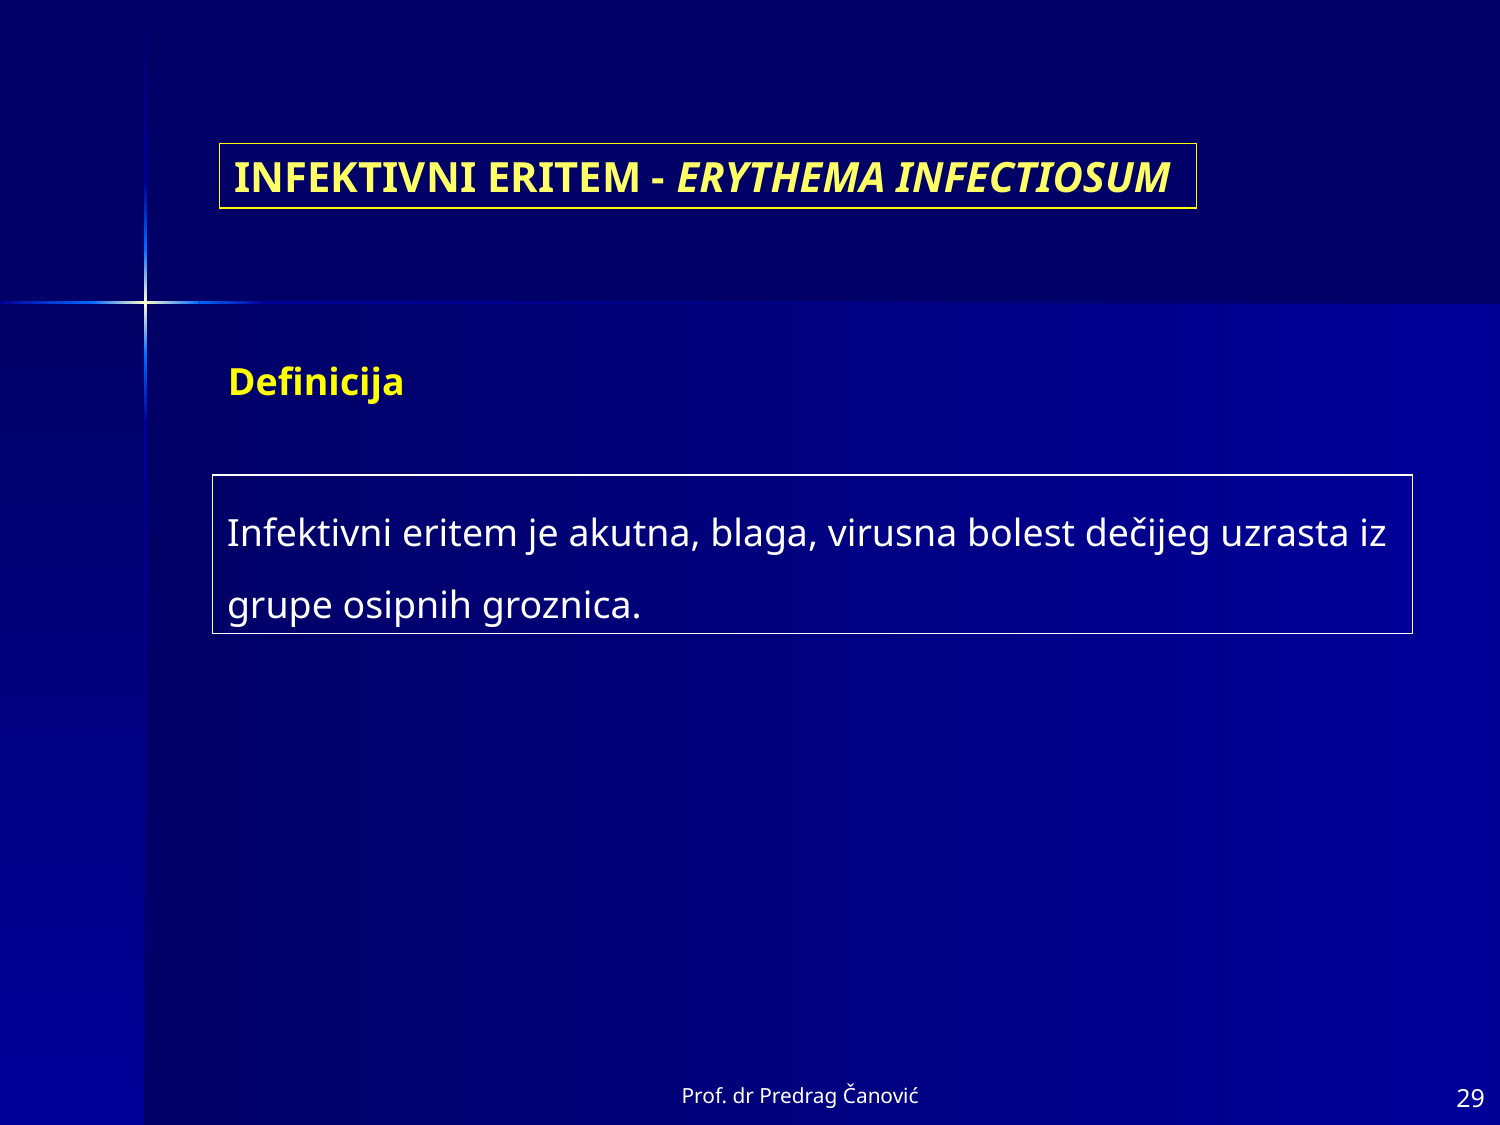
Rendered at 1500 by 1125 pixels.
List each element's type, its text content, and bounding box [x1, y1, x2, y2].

slide_number 29 [1187, 1074, 1500, 1125]
footer Prof. dr Predrag Čanović [562, 1074, 1038, 1125]
text_box Definicija [213, 350, 421, 410]
text_box Infektivni eritem je akutna, blaga, virusna bolest dečijeg uzrasta iz grupe osipnih groznica. [212, 474, 1413, 634]
text_box INFEKTIVNI ERITEM - ERYTHEMA INFECTIOSUM [219, 143, 1197, 208]
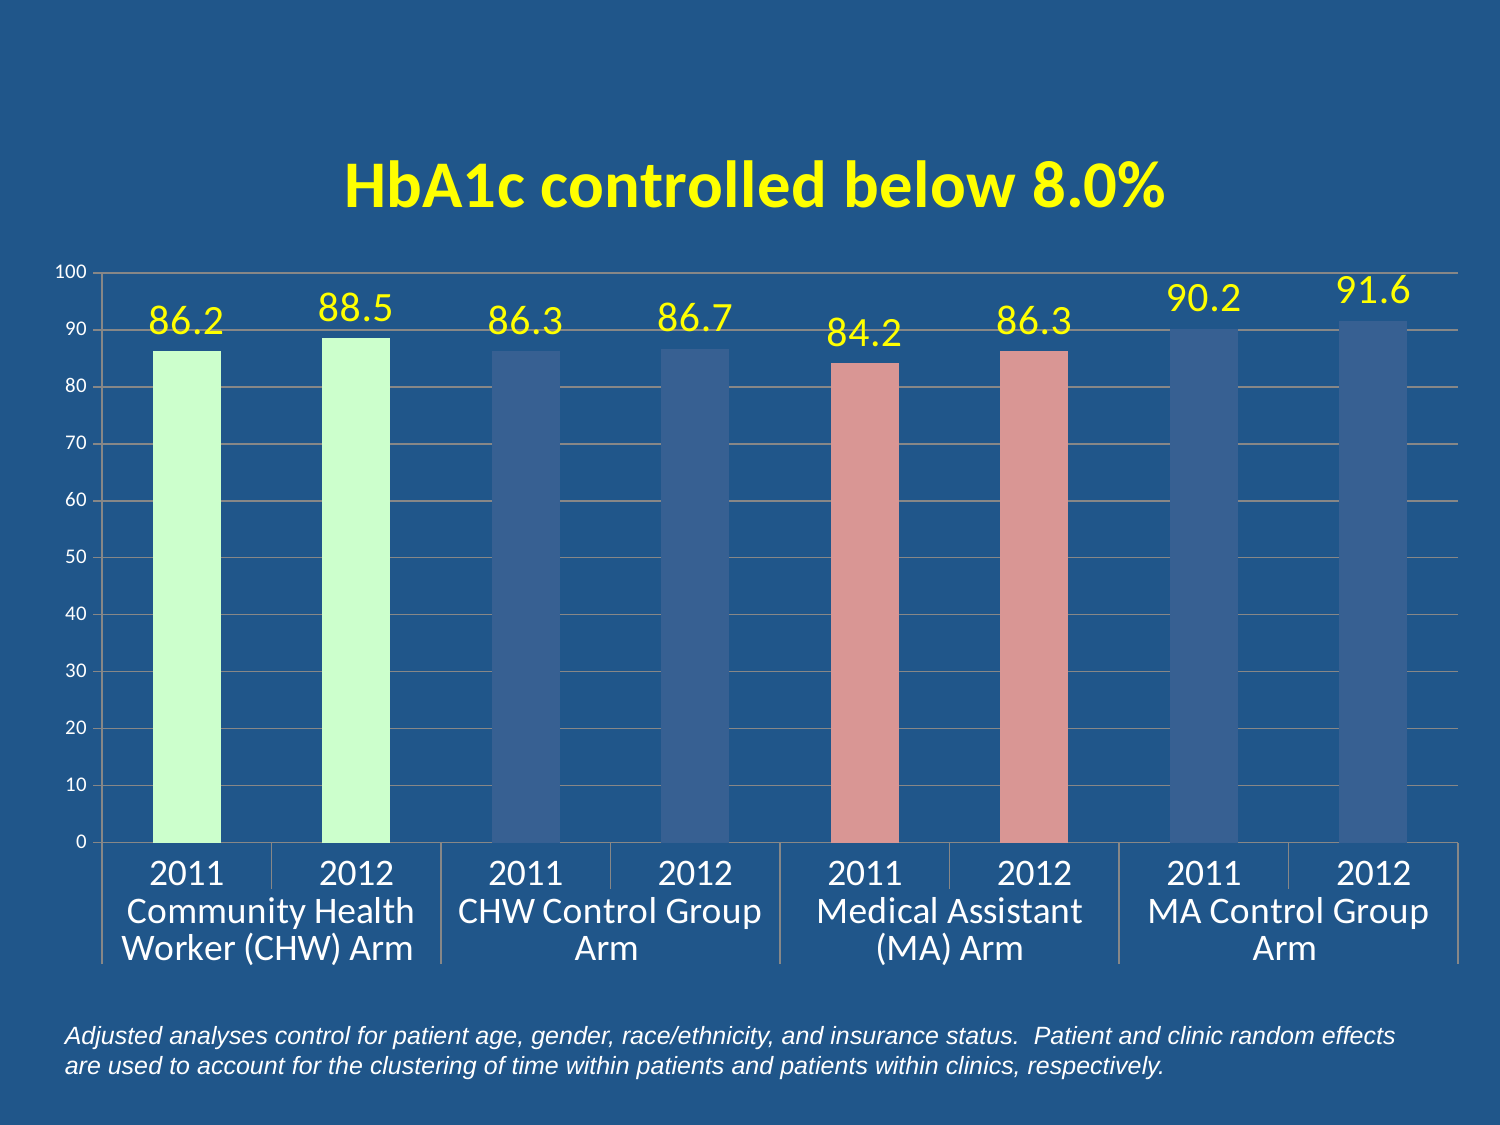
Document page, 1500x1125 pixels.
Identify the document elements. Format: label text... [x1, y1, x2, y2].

chart [24, 112, 1488, 988]
text_box Adjusted analyses control for patient age, gender, race/ethnicity, and insurance status. Patient and clinic random effects are used to account for the clustering of time within patients and patients within clinics, respectively. [50, 1012, 1438, 1088]
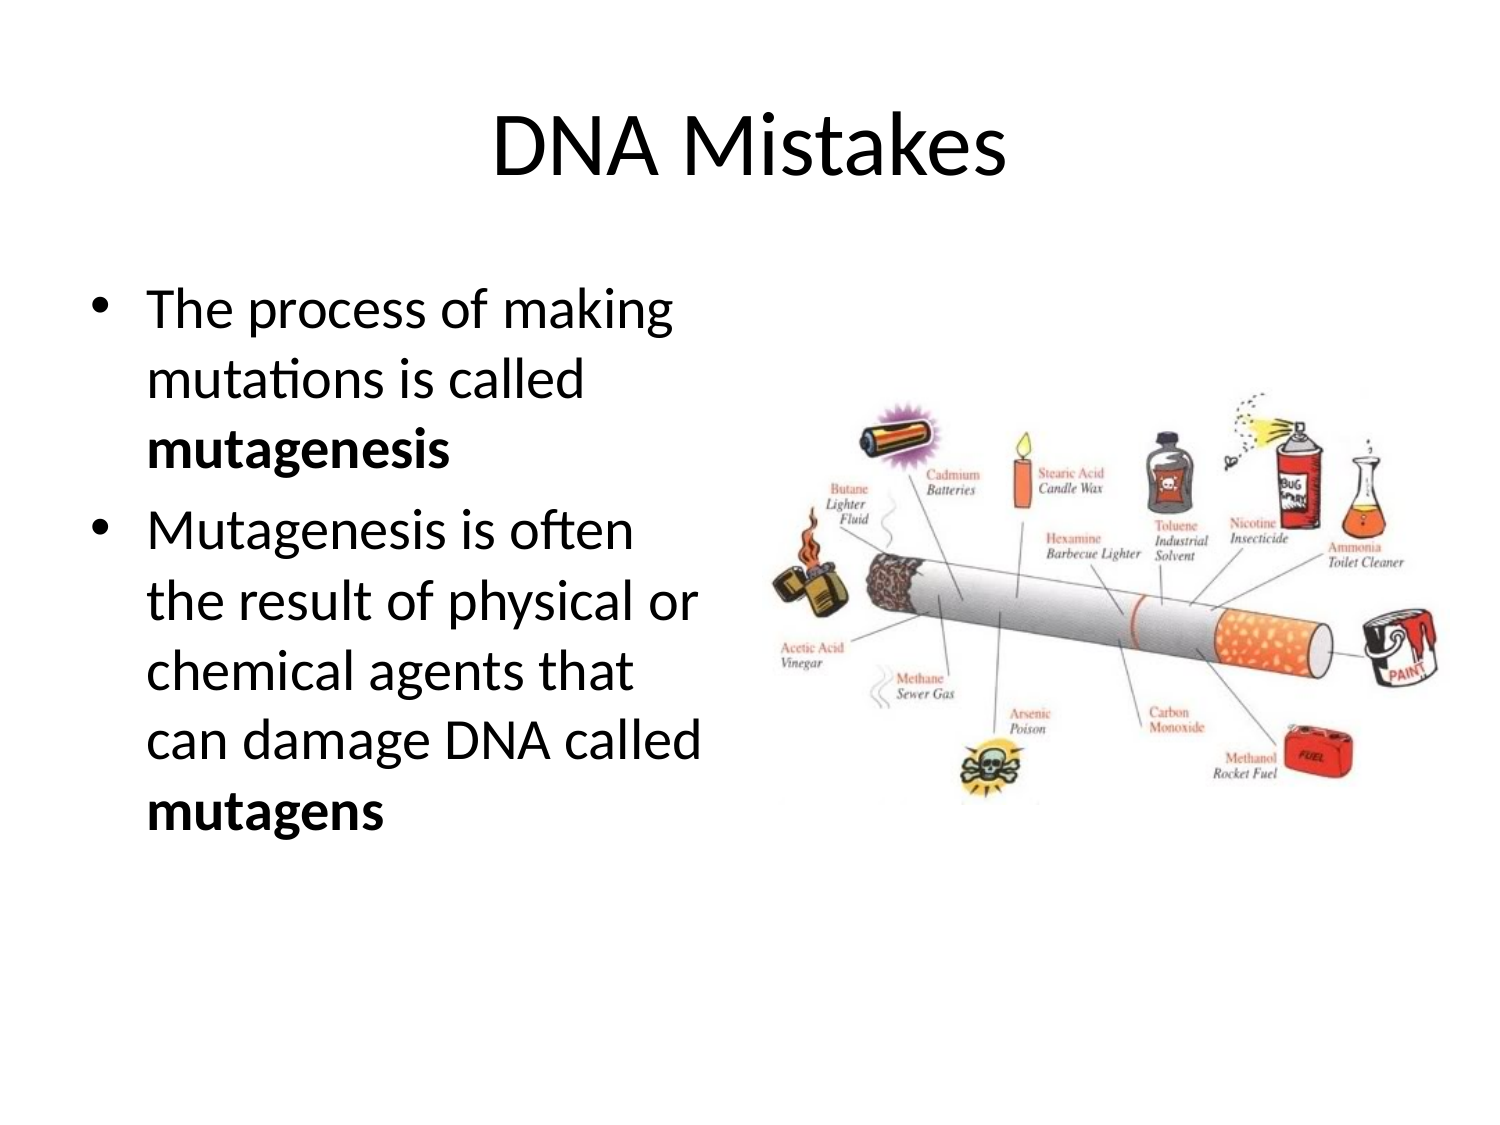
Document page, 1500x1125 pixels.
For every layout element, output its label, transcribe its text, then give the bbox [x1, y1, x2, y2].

title DNA Mistakes [75, 45, 1425, 233]
list The process of making mutations is called mutagenesis Mutagenesis is often the result of physical or chemical agents that can damage DNA called mutagens [75, 262, 738, 1005]
picture [762, 387, 1451, 805]
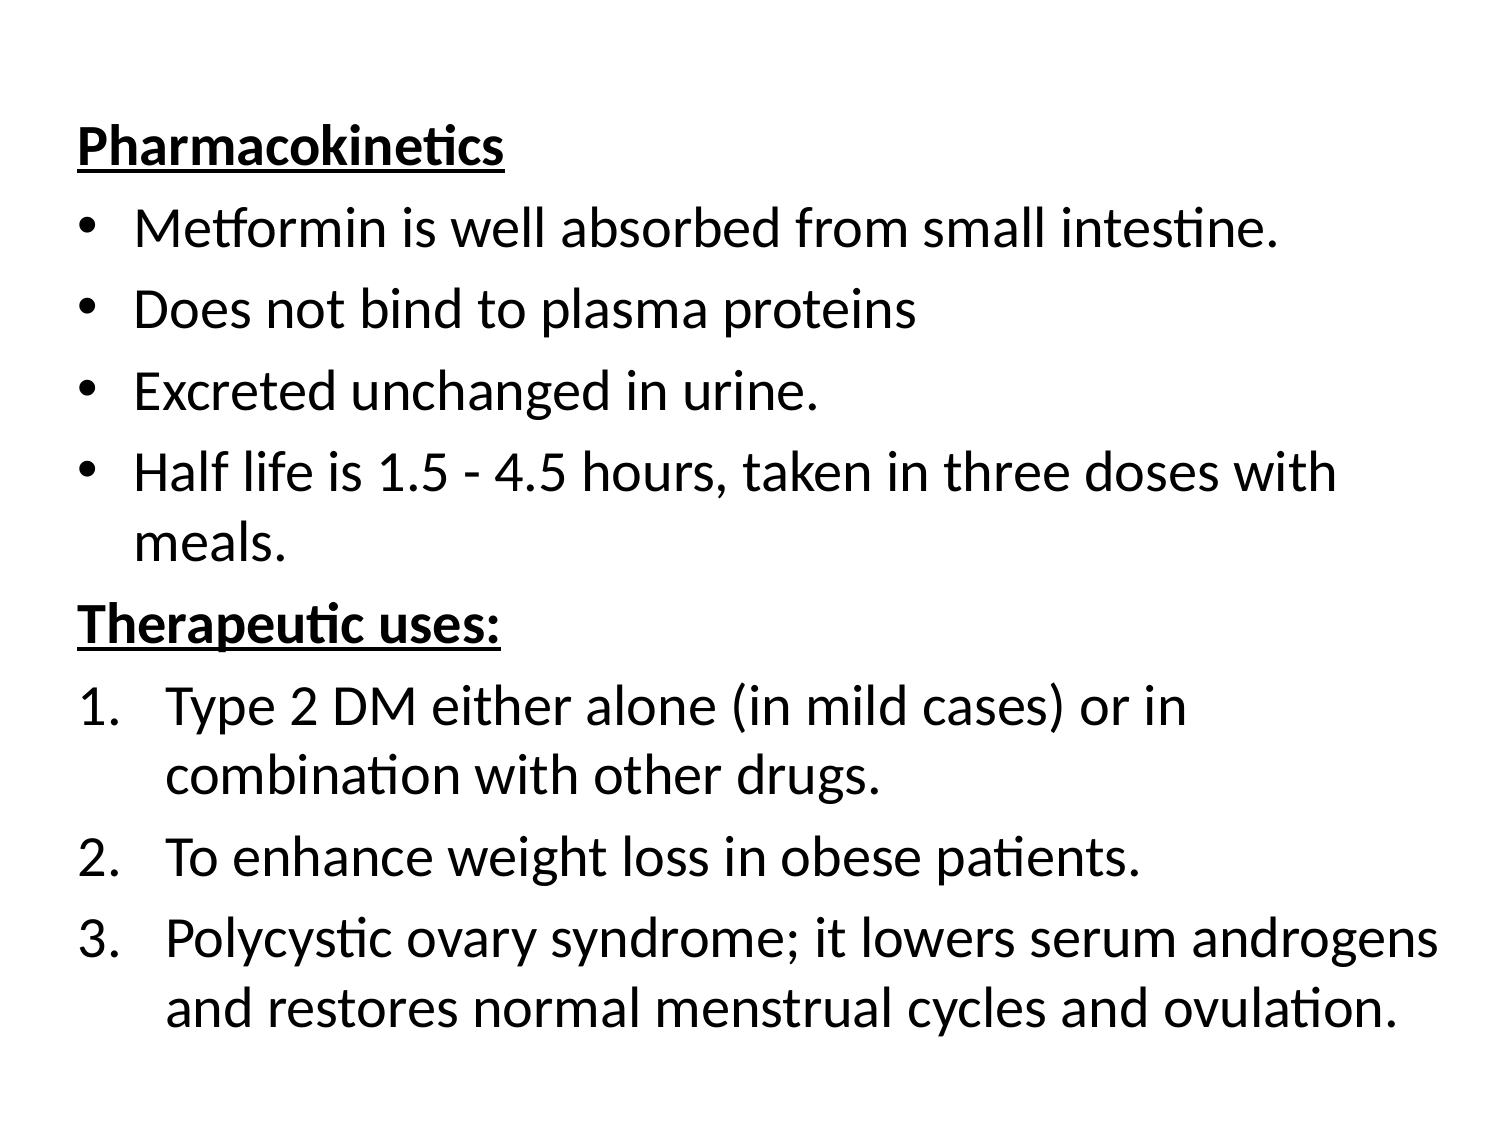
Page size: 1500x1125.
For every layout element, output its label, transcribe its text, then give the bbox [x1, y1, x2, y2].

list Pharmacokinetics Metformin is well absorbed from small intestine. Does not bind to plasma proteins Excreted unchanged in urine. Half life is 1.5 - 4.5 hours, taken in three doses with meals. Therapeutic uses: Type 2 DM either alone (in mild cases) or in combination with other drugs. To enhance weight loss in obese patients. Polycystic ovary syndrome; it lowers serum androgens and restores normal menstrual cycles and ovulation. [62, 99, 1463, 1075]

Your instructions: The full listing above, duplicated exactly and without its pictures, is the answer.

Solution to the problem:
Rendered at 1500 by 1125 pixels.
List each element's type, its text content, and bounding box [x1, y1, x2, y2].

slide_number 29 [1187, 1074, 1500, 1125]
footer Prof. dr Predrag Čanović [562, 1074, 1038, 1125]
text_box Definicija [213, 350, 421, 410]
text_box Infektivni eritem je akutna, blaga, virusna bolest dečijeg uzrasta iz grupe osipnih groznica. [212, 474, 1413, 634]
text_box INFEKTIVNI ERITEM - ERYTHEMA INFECTIOSUM [219, 143, 1197, 208]
Document page, 1500x1125 pixels.
Identify the document elements. Format: label text... [x1, y1, x2, y2].

chart [24, 112, 1488, 988]
text_box Adjusted analyses control for patient age, gender, race/ethnicity, and insurance status. Patient and clinic random effects are used to account for the clustering of time within patients and patients within clinics, respectively. [50, 1012, 1438, 1088]
Document page, 1500x1125 pixels.
For every layout element, output its label, transcribe its text, then give the bbox [x1, y1, x2, y2].

title DNA Mistakes [75, 45, 1425, 233]
list The process of making mutations is called mutagenesis Mutagenesis is often the result of physical or chemical agents that can damage DNA called mutagens [75, 262, 738, 1005]
picture [762, 387, 1451, 805]
Page size: 1500x1125.
For every layout element, output its label, transcribe its text, then give the bbox [x1, y1, x2, y2].

list Pharmacokinetics Metformin is well absorbed from small intestine. Does not bind to plasma proteins Excreted unchanged in urine. Half life is 1.5 - 4.5 hours, taken in three doses with meals. Therapeutic uses: Type 2 DM either alone (in mild cases) or in combination with other drugs. To enhance weight loss in obese patients. Polycystic ovary syndrome; it lowers serum androgens and restores normal menstrual cycles and ovulation. [62, 99, 1463, 1075]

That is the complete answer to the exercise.